• ASSIGNMENT 1:
Answer each question from the Planet Nine discussion below, marking your answers (a), (b) and (c):
(a) Which telescope is Brown using?
(b) Why don't survey telescopes have adaptive optics?
(c) What approximate Hill radius is given for Planet Nine, in kilometers and in AU?
• ASSIGNMENT 2:
Please output the part of the Planet Nine discussion between "I'm not sure" and "don't have them.", inclusive.

• TEXT FOR ANALYSIS:
· · · · · · ·

I'm not sure which instrument Brown is using, but it's very likely something without adaptive optics. AO only works well over a small field of view (thought it's improving with multi-conjugate systems), so survey telescopes don't have them.

And even when using an instrument with AO, seeing still matters. There's limits to what AO can do, so the best data is obtained in good seeing conditions.

Heís using the Subaru Telescope out in Hawaii.

Offline mikelepage

I guess for this super earth [its Hill sphere] would be absurdly larger? Has there been any discussion of how this could affect the sort of moon system it could have?

According to Wikipedia the radius of a planet's Hill sphere is approximately a x (1-e) x cube root of m/3M, where a is the semi-major axis, e the orbital eccentricity, m the planet mass and M the mass of the Sun. For Planet Nine, a is approx 25 times that of Neptune; 1-e approximately 0.4 times and the cube root of m approximately 0.8 times. This gives a Hill radius approximately eight times that of Neptune (930 million kilometers - 6.2 AU! - versus 116 million kilometers).

· · · · · · ·

• STORED DATA:
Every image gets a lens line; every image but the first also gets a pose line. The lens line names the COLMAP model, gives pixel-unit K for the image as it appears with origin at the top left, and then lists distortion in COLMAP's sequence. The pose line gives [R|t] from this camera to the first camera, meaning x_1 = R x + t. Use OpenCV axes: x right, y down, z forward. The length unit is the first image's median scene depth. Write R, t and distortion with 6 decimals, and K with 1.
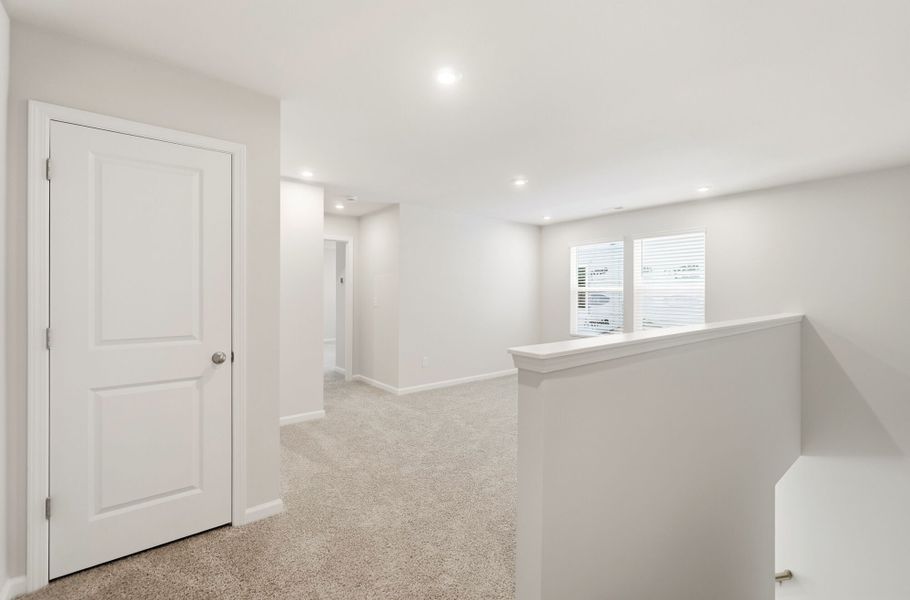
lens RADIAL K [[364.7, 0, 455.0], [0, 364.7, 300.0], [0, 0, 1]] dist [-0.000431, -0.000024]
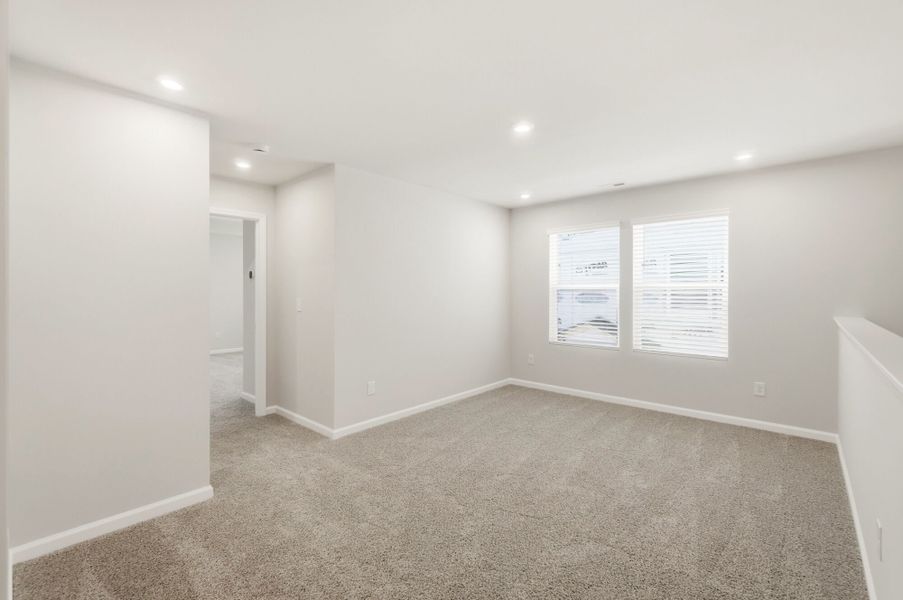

· · · · · · ·

• ANSWER SPACE 1:
(a) The Subaru Telescope in Hawaii.
(b) Adaptive optics only works well over a small field of view.
(c) About 930 million kilometers, or 6.2 AU.

• ANSWER SPACE 2:
I'm not sure which instrument Brown is using, but it's very likely something without adaptive optics. AO only works well over a small field of view (thought it's improving with multi-conjugate systems), so survey telescopes don't have them.